Total debts for the UK’s Top 30 hotel groups now stand at £6billion* versus £4.2bn in 2009.
Debts of the top hotel groups are now an average of 106% of shareholders assets versus 91% of shareholders assets in 2009. This may make it harder for hotel companies to add to existing debts in order to trade through the crisis or refinance those debts as facilities reach maturity.
Hotels have been required by law to close to almost all members of the public.
UK hotel groups have added to their debt levels over the last few year as many of them have gone through major capital investment programmes, especially in London, in order to attract higher margin customers and maintain occupancy rates.
Many hotel companies have also used the sale and leaseback model so as to return capital to shareholders, which has reduced their asset base against which they can borrow. This process involves selling properties from their portfolios which are then leased back from the purchaser. This capital has enabled hotel chains to continue their growth.
Boodle Hatfield says that their clients operating in the hotels sector have said that the hotel industry urgently needs a clearer roadmap from the Government, with a timeline of when and on what terms hotels can re-open. With social distancing measures likely to remain in place, hotel groups will be anxious to know when they will be able to open bars and other communal spaces.
Rajeev Joshi, Partner at Boodle Hatfield says: “Giving lenders more visibility and certainty over when the sector is going to start opening up again is important to giving banks more confidence. Removing some of the guess work involved in the sector’s financial modelling is important.”
Adam Chamberlain, Real Estate Finance Partner at Boodle Hatfield adds “We would also like to see the Government and the Bank of England more actively marketing the various funding schemes that are available to the sector. There is a risk that some borrowers won’t apply for funding because they assume they won’t get it.”
Many hotel groups have applied for loans through the Government’s CBIL scheme to help them through the coronavirus. However, many smaller, independent hotels have struggled to access these loans, despite the UK Government guaranteeing 80% of loans made to companies with a turnover of £45m or below. Larger hotel groups can also use the Bank of England’s Covid Corporate Financing Facility, which the InterContinental Hotel Group used to borrow £600m.
Boodle Hatfield says that in addition to these stimulus loans, further measures will be necessary to support the hotel sector. This could include the nine-month ‘national time out’ proposed by the hospitality sector, which would allow hotels to defer lease payments for a nine-month period and then extend the lease for a further nine months after the initial contract end date.
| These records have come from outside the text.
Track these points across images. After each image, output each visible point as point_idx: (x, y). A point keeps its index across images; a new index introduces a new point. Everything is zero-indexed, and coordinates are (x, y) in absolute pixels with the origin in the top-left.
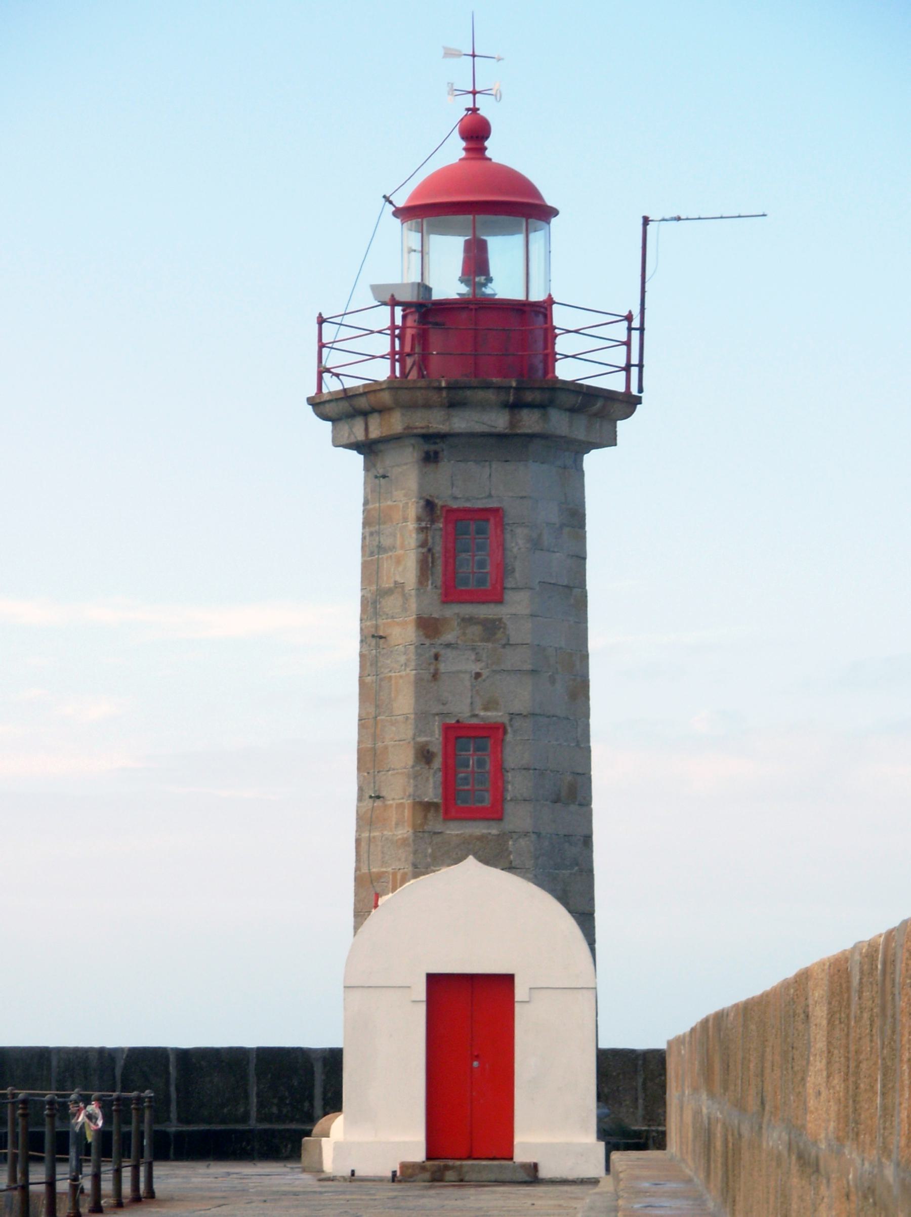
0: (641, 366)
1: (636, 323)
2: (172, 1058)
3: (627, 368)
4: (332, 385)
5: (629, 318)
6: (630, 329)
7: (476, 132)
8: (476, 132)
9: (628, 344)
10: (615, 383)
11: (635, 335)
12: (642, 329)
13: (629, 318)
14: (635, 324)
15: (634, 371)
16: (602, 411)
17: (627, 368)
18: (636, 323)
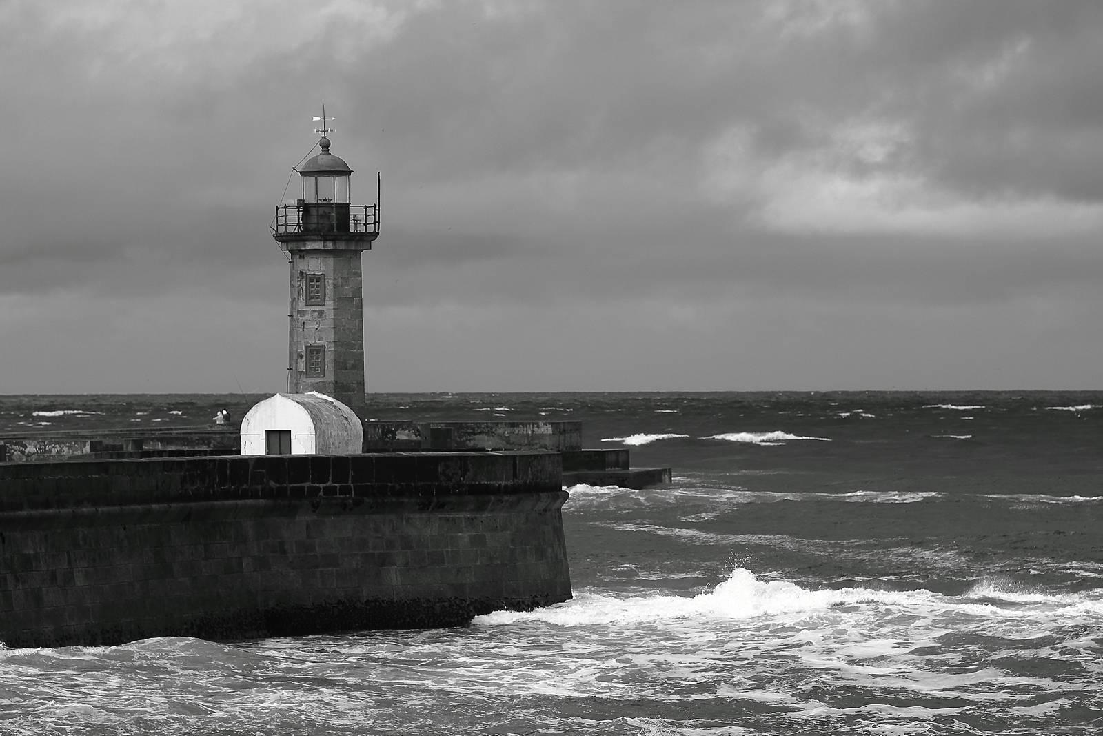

The debt service obligations of landlords expecting to have received such rent would be deferred by an equivalent period being added to the end of the loan term. These deferrals could provide hotels with vital additional cash at a time when it is in short supply.
Adam Chamberlain explains: “Government support through the CBIL scheme should provide much-needed capital but the money has so far been slow to get out the door to smaller owners and operators. Unfortunately, the Bounce Back Loans are not going to be enough for a hotel company of any real size.”
“The hotel sector would benefit immensely from the proposed nine-month “national time out”, which would help bolster hotels’ liquidity levels and safeguard jobs in the sector.”
Rajeev Joshi adds: “Social distancing measures are likely to remain in place for the foreseeable future. Hotels need to start thinking about how they can adapt in order to survive these challenging times.”